# Leeds Carnival - Monday 25th August



## Orang Utan (Aug 17, 2014)

Anyone going? Fez909 tufty79 Edie ? Anyone else?


----------



## Fez909 (Aug 17, 2014)

Was just discussing this with tufty last night. I'm definitely up for it.


----------



## Nancy_Winks (Aug 17, 2014)

Working


----------



## Orang Utan (Aug 17, 2014)

Fez909 said:


> Was just discussing this with tufty last night. I'm definitely up for it.


Me too, let's get rumcunted!


----------



## tufty79 (Aug 17, 2014)

Yup, definitely going to be there.

J'ouvert @ 6am, anyone? http://www.leedscarnival.co.uk/visitor-info/events-2014/


----------



## Fez909 (Aug 17, 2014)

6am?


----------



## tufty79 (Aug 17, 2014)

It's traditional! Woke me up last year...

I'd have to buy some pyjamas, mind..


----------



## farmerbarleymow (Aug 17, 2014)

If I'd known in advance this was happening, I would have popped across the hills, but sadly it is too late to change my plans now.  Next year perhaps.


----------



## Orang Utan (Aug 19, 2014)

You had a WHOLE week's notice! What more do you want?

◆ Source material:
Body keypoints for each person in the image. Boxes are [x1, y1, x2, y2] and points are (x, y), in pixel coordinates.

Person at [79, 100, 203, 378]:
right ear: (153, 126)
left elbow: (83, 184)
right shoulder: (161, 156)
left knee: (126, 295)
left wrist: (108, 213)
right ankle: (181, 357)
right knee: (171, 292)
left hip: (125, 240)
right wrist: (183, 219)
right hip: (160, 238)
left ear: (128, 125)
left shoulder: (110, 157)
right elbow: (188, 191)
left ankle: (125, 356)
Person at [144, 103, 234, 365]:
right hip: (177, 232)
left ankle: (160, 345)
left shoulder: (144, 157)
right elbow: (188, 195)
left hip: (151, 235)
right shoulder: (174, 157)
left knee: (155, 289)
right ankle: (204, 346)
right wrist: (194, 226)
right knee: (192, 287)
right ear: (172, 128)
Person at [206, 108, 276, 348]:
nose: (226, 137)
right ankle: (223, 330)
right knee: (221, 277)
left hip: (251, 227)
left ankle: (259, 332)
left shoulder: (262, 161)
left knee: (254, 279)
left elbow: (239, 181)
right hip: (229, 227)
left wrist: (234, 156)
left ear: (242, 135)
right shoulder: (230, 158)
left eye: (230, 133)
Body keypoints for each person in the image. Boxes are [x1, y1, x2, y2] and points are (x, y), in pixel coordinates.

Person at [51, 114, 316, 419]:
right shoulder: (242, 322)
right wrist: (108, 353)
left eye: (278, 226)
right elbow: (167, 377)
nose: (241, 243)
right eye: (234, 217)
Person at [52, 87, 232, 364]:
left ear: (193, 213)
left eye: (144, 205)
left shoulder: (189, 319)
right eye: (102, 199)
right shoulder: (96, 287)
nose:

==

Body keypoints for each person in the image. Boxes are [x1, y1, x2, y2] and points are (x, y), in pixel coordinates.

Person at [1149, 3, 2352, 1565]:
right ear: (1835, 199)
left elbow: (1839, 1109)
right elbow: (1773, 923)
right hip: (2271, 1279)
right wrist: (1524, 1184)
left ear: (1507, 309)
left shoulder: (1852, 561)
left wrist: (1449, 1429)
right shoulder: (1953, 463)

◆ Explore the material:
1. Echo the Leeds Carnival thread word for word, starting at "If I'd known" and ending at "(Aug 19, 2014)".
2. In one to three sentences, explain why farmerbarleymow does not plan to attend the event discussed in the Leeds Carnival thread.
None of the rows are needed for these tasks.

◆ Exercise results:
1.
If I'd known in advance this was happening, I would have popped across the hills, but sadly it is too late to change my plans now.  Next year perhaps.


----------



## Orang Utan (Aug 19, 2014)

2. farmerbarleymow did not know about the carnival in advance and says it is now too late to change plans. With earlier notice, the trip across the hills would have been made, and next year is mentioned as a possibility.